Figure 3: The hierarchical encoding process: profile and event branches feed into a global history encoder.
Pre-training employs a Masked Language Modeling (MLM) objective, incorporating token-level, event-level, and semantic-type masks to reconstruct partially observed sequences. Two downstream adaptation strategies are supported: (i) frozen embedding probes with linear heads, and (ii) LoRA fine-tuning, enabling efficient task adaptation with only 2–4% weight updates.
Evaluation and Main Empirical Results
PRAGMA is benchmarked across an unusually broad array of downstream banking tasks: credit scoring, fraud detection, communication engagement, product recommendation, recurrent transaction detection, and lifetime value estimation. Unlike prior transaction-ledger models that are often task-specific, PRAGMA demonstrates robust transfer performance across all tasks using a single shared backbone.
Figure 4: PRAGMA scales from 10M to 1B parameters and outperforms task-specific baselines across domains.
Key empirical highlights include:
- Credit scoring: PR-AUC increased by 130.2% and ROC-AUC by 12.4% over strong internal baselines.
- Communication engagement: PR-AUC improved by 79.4% and ROC-AUC by 20.4%.
- External fraud detection: Precision and recall improved by 16.7% and 64.7%, respectively.
- Product recommendation: Observed a 40.5% gain in mAP.

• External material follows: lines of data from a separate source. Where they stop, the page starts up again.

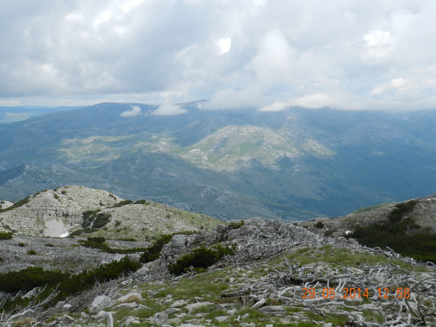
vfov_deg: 31.5
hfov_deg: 41.2
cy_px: 164
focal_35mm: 46
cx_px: 218
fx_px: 579
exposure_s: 1/800
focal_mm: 8.1
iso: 160
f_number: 5
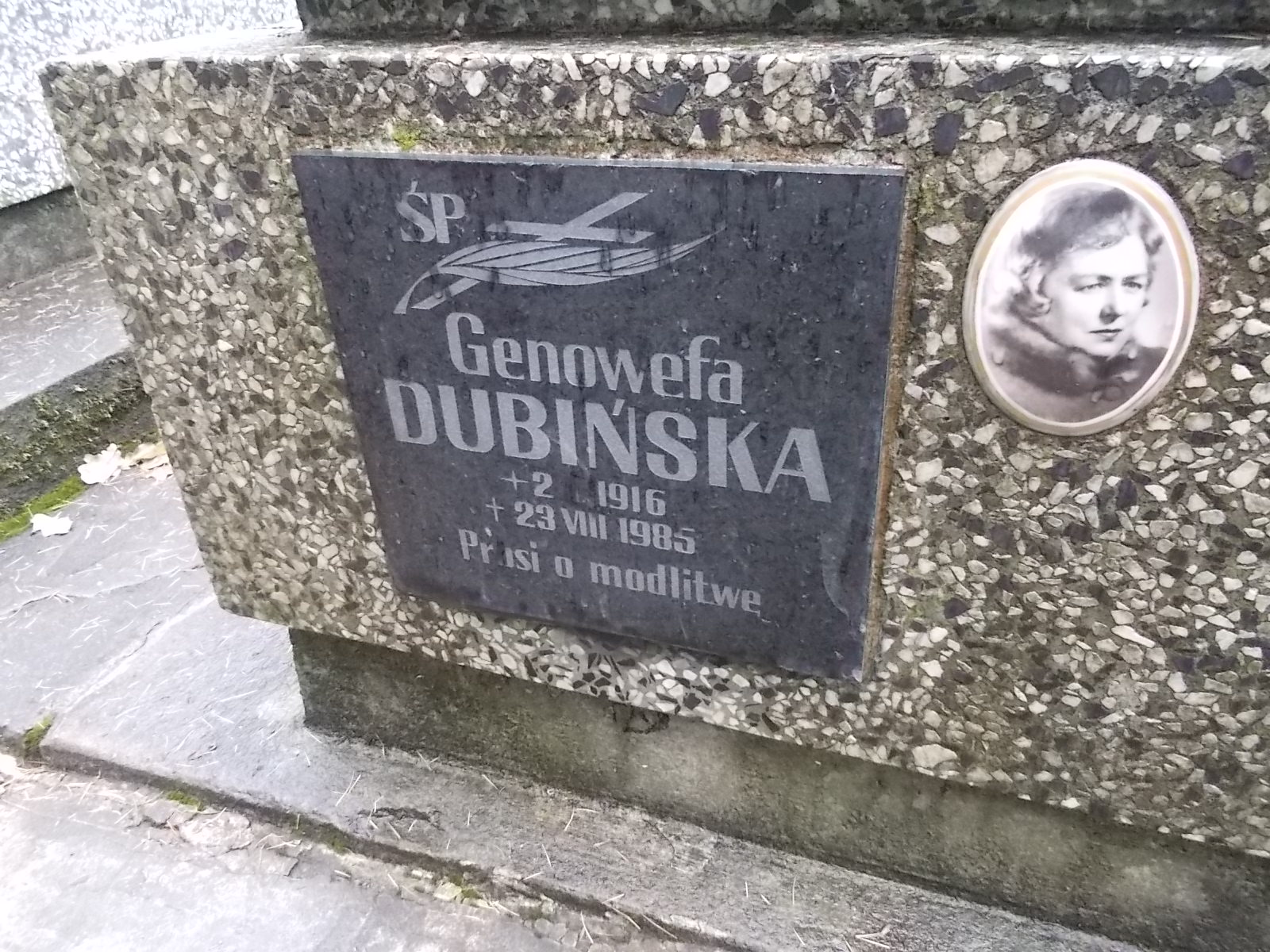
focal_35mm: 26
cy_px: 476
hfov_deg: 67.3
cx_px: 635
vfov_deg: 53.1
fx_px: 954
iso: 400
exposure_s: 1/40
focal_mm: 4.6
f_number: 3.2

- Scaling analysis: Larger models (1B) yield significant PR-AUC gains on harder tasks (e.g., +35.2% for credit scoring); small models are already competitive for stable, pattern-rich objectives.
- Parameter-efficient adaptation: LoRA matches or outperforms full scratch-trained models in all settings, with +18.6% PR-AUC uplift in communication engagement relative to scratch.

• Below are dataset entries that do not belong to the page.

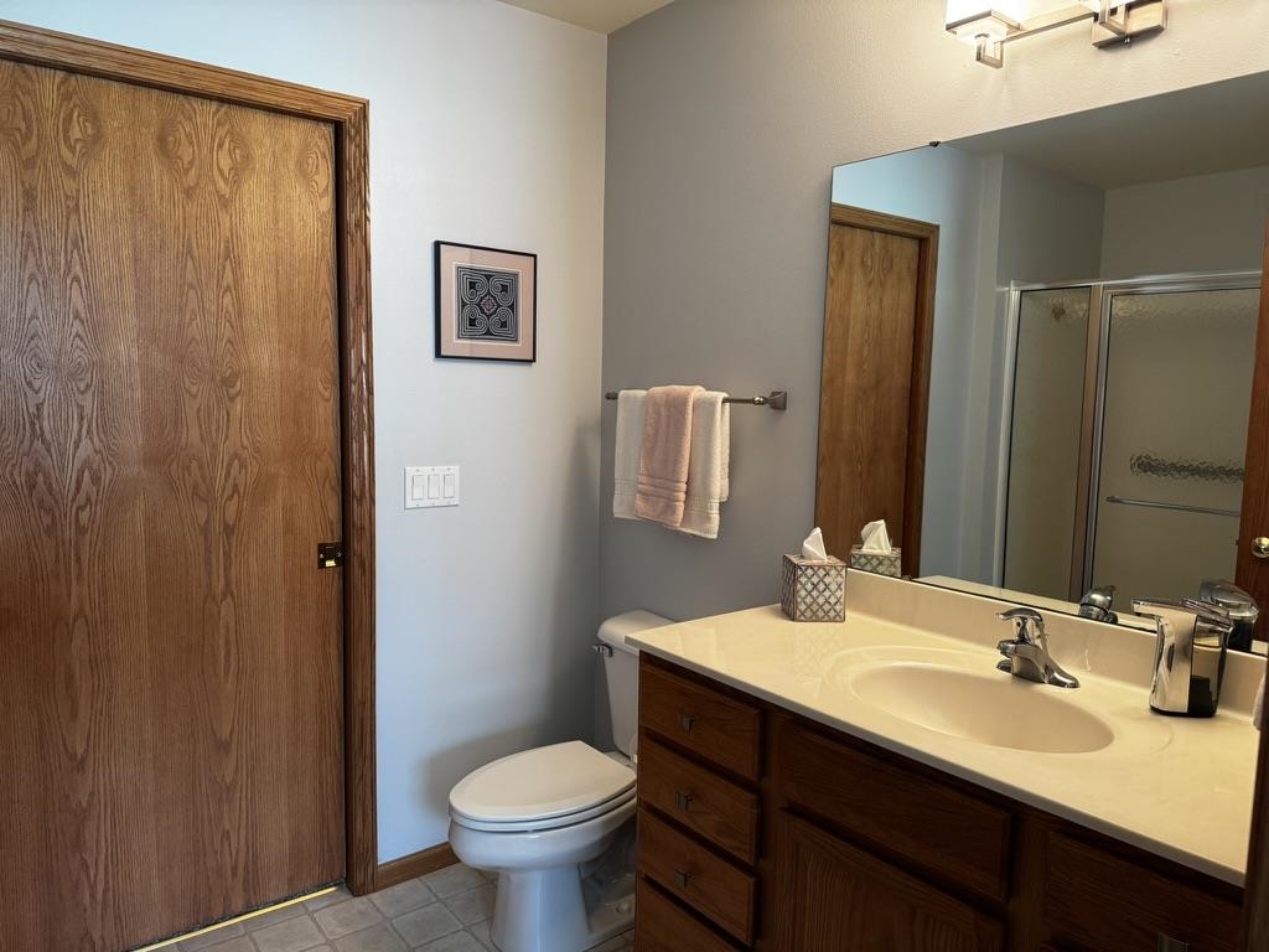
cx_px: 634
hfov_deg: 71.6
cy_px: 476
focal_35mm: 24
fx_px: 880
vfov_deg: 56.8
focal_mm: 6.76
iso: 200
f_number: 1.78
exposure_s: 1/60
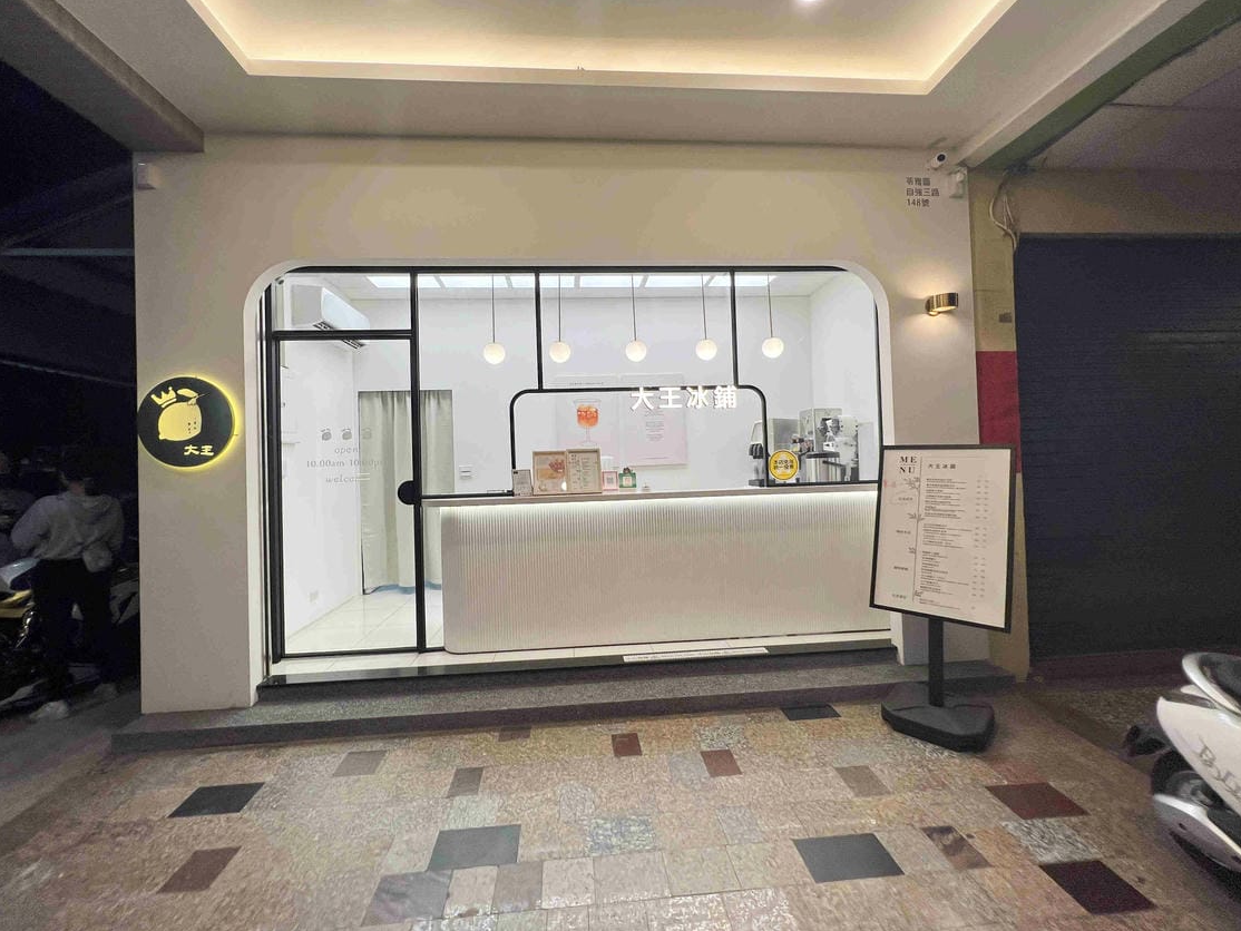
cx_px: 610
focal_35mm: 14
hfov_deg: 102.0
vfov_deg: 85.7
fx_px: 502
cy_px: 454
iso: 50
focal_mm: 1.57
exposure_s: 1/120
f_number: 1.8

- Profile state ablation: Adding the profile state encoder provides +31.8% PR-AUC for credit scoring; its importance is task-specific.

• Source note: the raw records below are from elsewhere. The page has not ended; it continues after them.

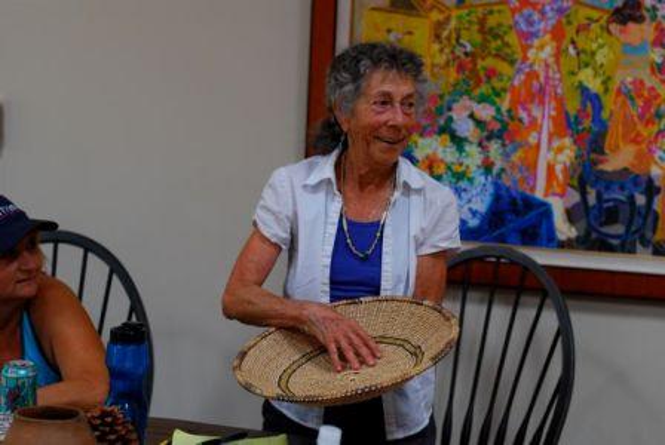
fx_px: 1387
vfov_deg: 18.2
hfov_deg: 27.0
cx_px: 332
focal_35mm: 75
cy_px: 222
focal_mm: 50
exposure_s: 1/200
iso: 400
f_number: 2.8
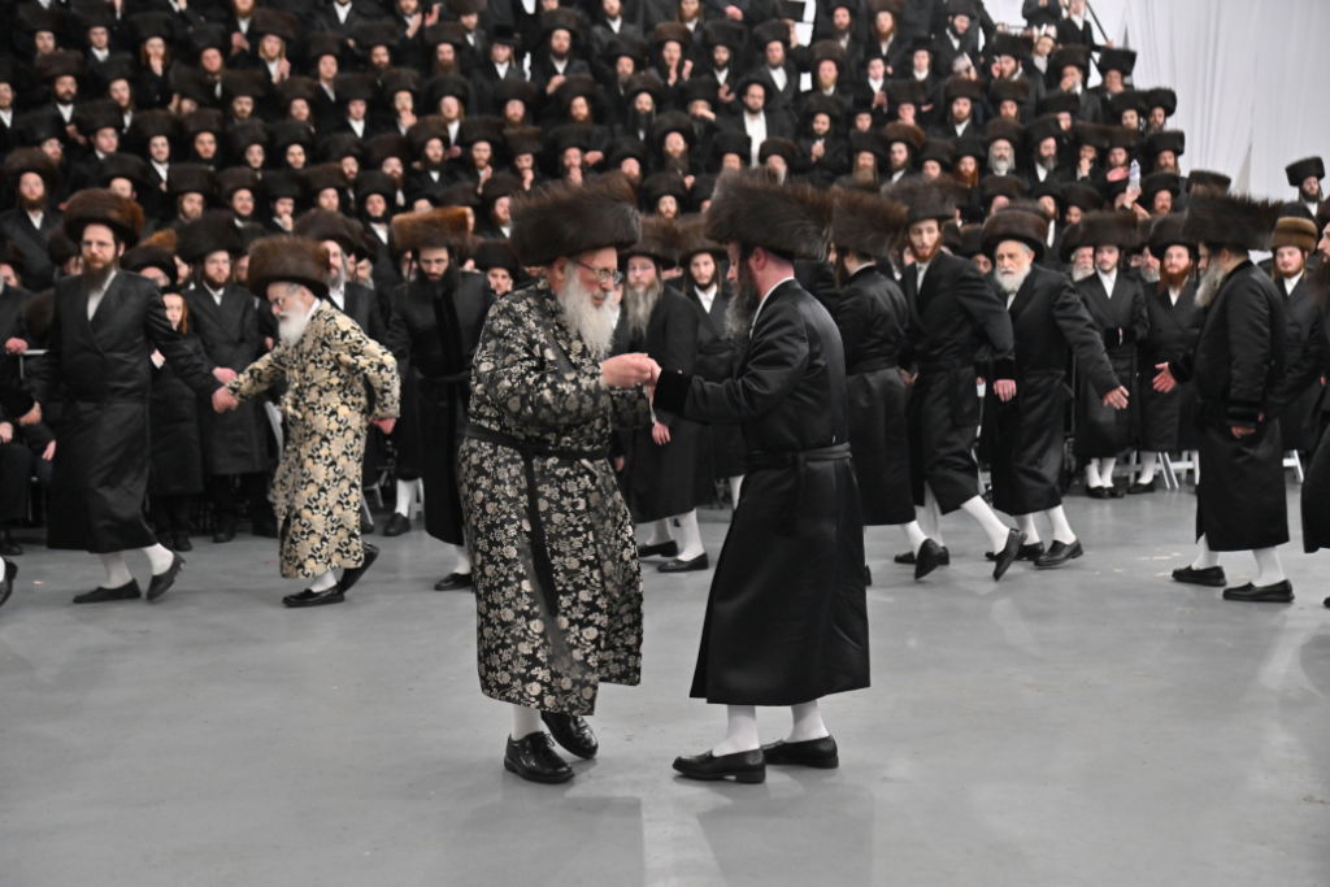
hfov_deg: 36.2
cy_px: 444
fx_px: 2032
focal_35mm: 55
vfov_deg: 24.6
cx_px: 665
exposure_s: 1/250
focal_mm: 55
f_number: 4
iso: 2000
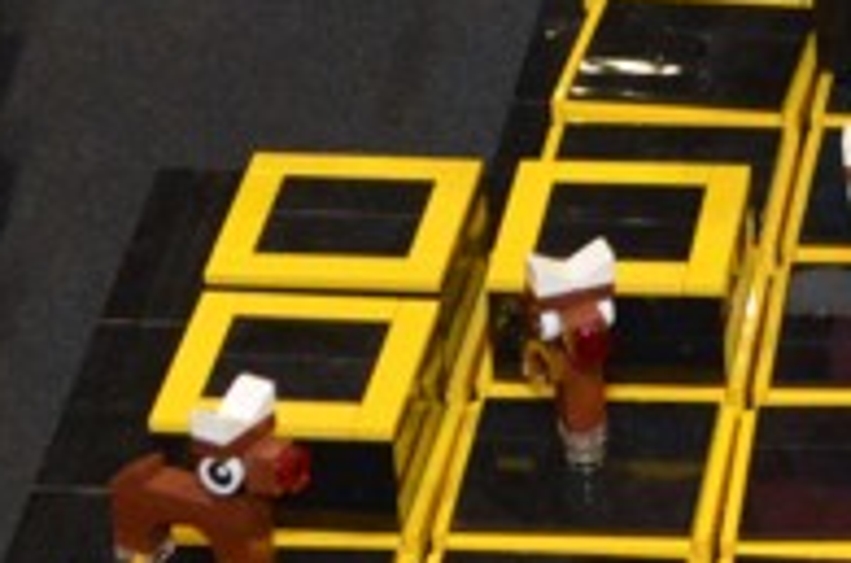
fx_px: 6155
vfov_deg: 5.2
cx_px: 1183
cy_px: 109
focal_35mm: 261
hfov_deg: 7.8
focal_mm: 34
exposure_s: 1/60
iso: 3200
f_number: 5
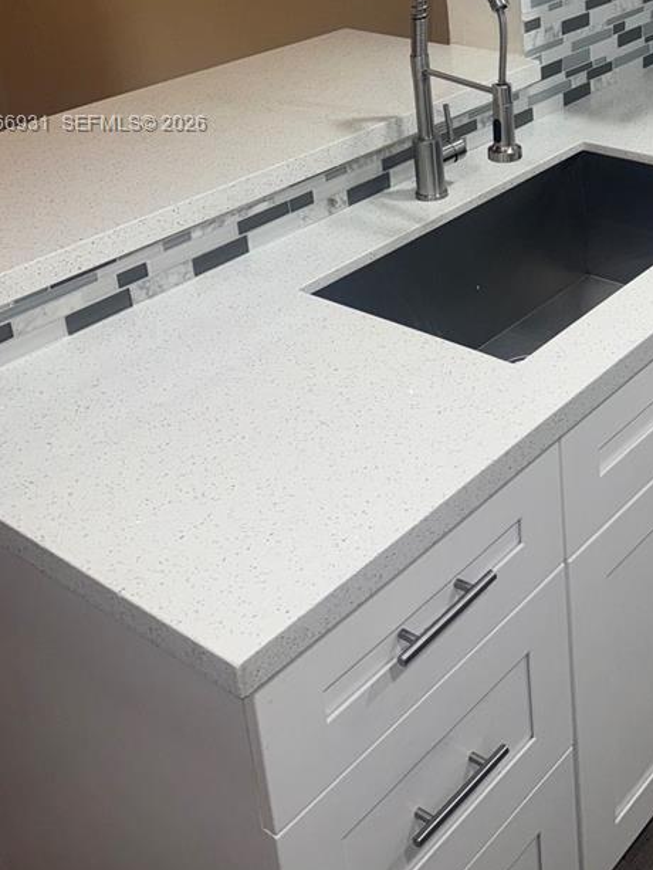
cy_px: 125
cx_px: 582
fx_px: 1182
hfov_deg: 29.7
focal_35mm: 47
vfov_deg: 38.3
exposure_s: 1/120
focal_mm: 6.76
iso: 80
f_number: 1.78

Ablations and Architectural Choices
PRAGMA's design enables targeted ablation studies:
Implications and Future Directions
PRAGMA demonstrates that it is possible to construct a universal encoder backbone for multi-source event histories in regulated domains, rendering much of bespoke feature engineering and task-specific modeling obsolete for a large set of discriminative tasks. The model's ability to outperform internal baselines across several financial service benchmarks—while greatly simplifying the modeling stack—is a strong endorsement of the foundation model paradigm in banking. The architecture's modularity (e.g., opt-in text encoders, separate profile/event branches) and efficient adaptation mechanisms (LoRA) further improve operational flexibility and model stewardship.
Practically, the consolidation of multiple risk, engagement, and analytics models into a single backbone has implications for governance, explainability, and regulatory approval pipelines. Theoretically, this work foregrounds the limitations of current foundation models in relational settings: capturing cross-entity relationships (as needed in AML and network fraud) is out of reach for isolated sequence encoders and necessitates explicit graph-relational extensions or cross-user attention mechanisms.
Conclusion
PRAGMA establishes a new baseline for foundation modeling in the financial event-sequence domain. Its key strengths include a principled tokenisation and encoding of heterogeneous data, a scalable encoder backbone with hierarchical contextualisation, and empirical superiority (by substantial margins) over task-specific approaches in key banking use cases. However, its focus on isolated event histories reveals the inherent limitations of current architectures for relational/graph-structured tasks, making relational augmentation a clear research priority. The architectural and empirical insights from PRAGMA are likely to generalize well to other domains characterized by multi-source, irregularly-timed, tabular event records, suggesting ample opportunity for future models operating at the intersection of structured and sequential data.